I have the following source data in SQL in GBQ:

    SELECT 1 AS client_id,  CAST('2022-10-13' AS DATE) AS session_date, 'denied' AS value,
UNION ALL
SELECT 1,  CAST('2022-10-15' AS DATE), 'granted'
UNION ALL
SELECT 1, CAST('2022-10-18' AS DATE), 'denied'
UNION ALL
SELECT 2, CAST('2022-01-01' AS DATE), 'denied'
UNION ALL
SELECT 2, CAST('2022-01-05' AS DATE), 'granted'
UNION ALL
SELECT 3, CAST('2022-01-01' AS DATE), 'granted'
UNION ALL
SELECT 4, CAST('2022-01-03' AS DATE), 'granted'

And I want to get a table like this where I have the last activity date for each user with an struct that saves every activity session date and it's value (denied/granted):

enter image description here

I have used the following query to achieve this:

WITH max_date AS (
      SELECT
        client_id,
        session_date,
        value,
        MAX(session_date) OVER (PARTITION BY client_id) AS last_activity
      FROM
        source_data )
    SELECT
      client_id,
      last_activity,
      ARRAY_AGG(STRUCT(session_date,
          value)
      ORDER BY
        session_date) AS push_permission
    FROM
      max_date
    GROUP BY
      1,
      2

The issue is that the query size is going from 11GB to 1.2TB. I don't understand why this is happening, as I have used the max() partition by over other times and this wasn't happening.
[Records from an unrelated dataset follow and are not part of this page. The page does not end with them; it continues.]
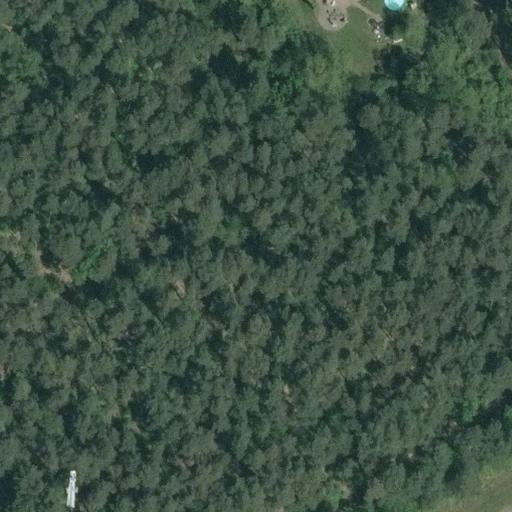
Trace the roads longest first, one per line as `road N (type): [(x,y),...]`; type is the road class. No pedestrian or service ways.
road 1 (track): [(511,403),(357,494),(348,497),(315,472),(0,12)]
road 2 (track): [(284,0),(341,101),(414,126),(453,120),(480,129),(511,174)]
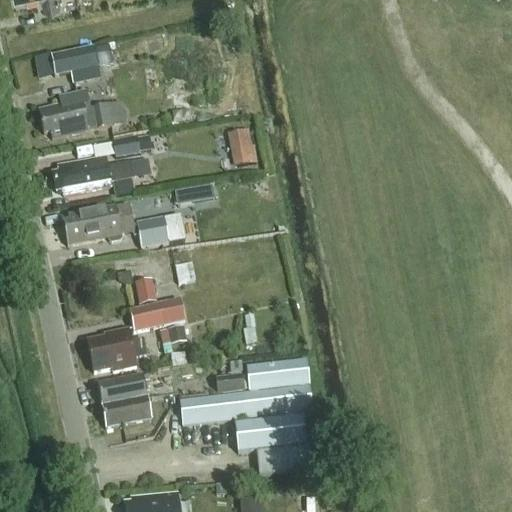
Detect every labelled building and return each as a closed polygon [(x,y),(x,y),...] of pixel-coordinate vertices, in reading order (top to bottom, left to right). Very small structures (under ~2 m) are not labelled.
[(15,0),(16,6),(41,0),(43,10),(59,7),(57,0),(15,0)] [(92,53),(49,62),(54,82),(96,73),(96,72),(107,70),(103,51),(92,53)] [(52,142),(112,129),(108,108),(89,112),(88,106),(82,108),(80,95),(59,100),(60,108),(45,111),(46,117),(40,119),(43,137),(50,135),(52,142)] [(248,133),(228,137),(231,153),(251,150),(248,133)] [(139,154),(151,152),(149,139),(136,141),(112,145),(115,158),(139,154)] [(63,199),(110,190),(110,186),(132,182),(129,166),(107,170),(105,160),(57,169),(58,175),(52,176),(56,194),(62,193),(63,199)] [(212,189),(191,192),(193,206),(214,203),(212,189)] [(67,249),(121,239),(134,236),(129,207),(115,210),(115,209),(68,218),(69,224),(63,225),(67,249)] [(180,218),(136,226),(141,252),(185,244),(180,218)] [(129,274),(117,277),(119,284),(124,289),(132,287),(129,274)] [(141,309),(158,305),(153,284),(137,287),(141,309)] [(180,303),(129,315),(133,336),(184,324),(180,303)] [(253,317),(244,319),(246,332),(255,330),(253,317)] [(168,333),(167,334),(169,347),(186,344),(183,330),(168,332),(168,333)] [(105,341),(86,345),(93,376),(112,372),(112,375),(136,370),(134,361),(147,359),(143,341),(130,344),(128,332),(104,338),(105,341)] [(249,396),(178,404),(181,430),(234,424),(237,457),(313,449),(310,418),(312,418),(306,363),(246,369),(249,396)] [(101,410),(147,401),(142,379),(97,388),(101,410)] [(219,397),(244,394),(243,379),(217,382),(219,397)] [(151,423),(147,404),(147,401),(101,410),(105,432),(151,423)] [(313,450),(257,456),(258,477),(316,471),(313,450)] [(177,511),(176,496),(131,501),(131,506),(125,507),(125,511),(177,511)] [(264,511),(263,501),(239,503),(240,511),(264,511)]
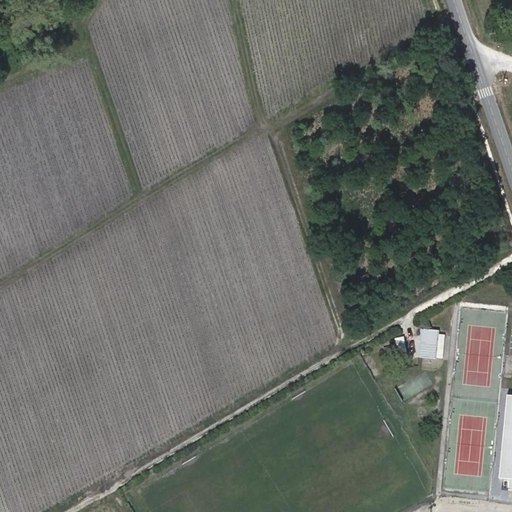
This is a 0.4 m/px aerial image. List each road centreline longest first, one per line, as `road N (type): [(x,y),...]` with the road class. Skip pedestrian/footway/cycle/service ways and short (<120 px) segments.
road 1 (track): [(511,257),(64,511)]
road 2 (tertiary): [(455,0),(511,168)]
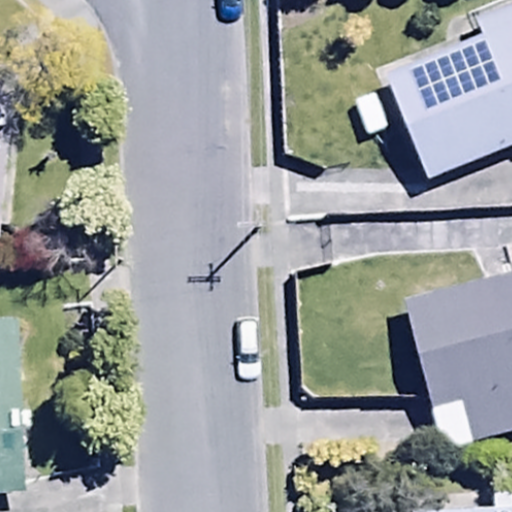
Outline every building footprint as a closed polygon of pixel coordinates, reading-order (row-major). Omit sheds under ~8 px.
[(396,95),(443,205),(511,175),(511,27),(490,37),(496,53),(396,95)] [(0,250),(14,78),(0,77),(0,250)] [(511,287),(410,313),(451,464),(511,448),(511,287)] [(0,509),(47,507),(37,340),(0,341),(0,509)] [(480,511),(480,501),(395,505),(395,511),(511,511),(511,467),(494,468),(496,511),(480,511)]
Is there any way to fix this? It seems it's missing the partition for some reason.

Thanks!


Solution

  • I don't think that you need window functions here, aggregation is sufficient; the last activity date can be computed with a simple aggregate max().

    Is the query less resource-consuming if we phrase it like this?

    select client_id, max(session_date) as last_activity
        array_agg(struct(session_date, value) order by session_date) as push_permission
    from source_data
    group by client_id
    

    Note that the query still needs to scan and aggregate the whole table - given your requirement, this cannot be avoided.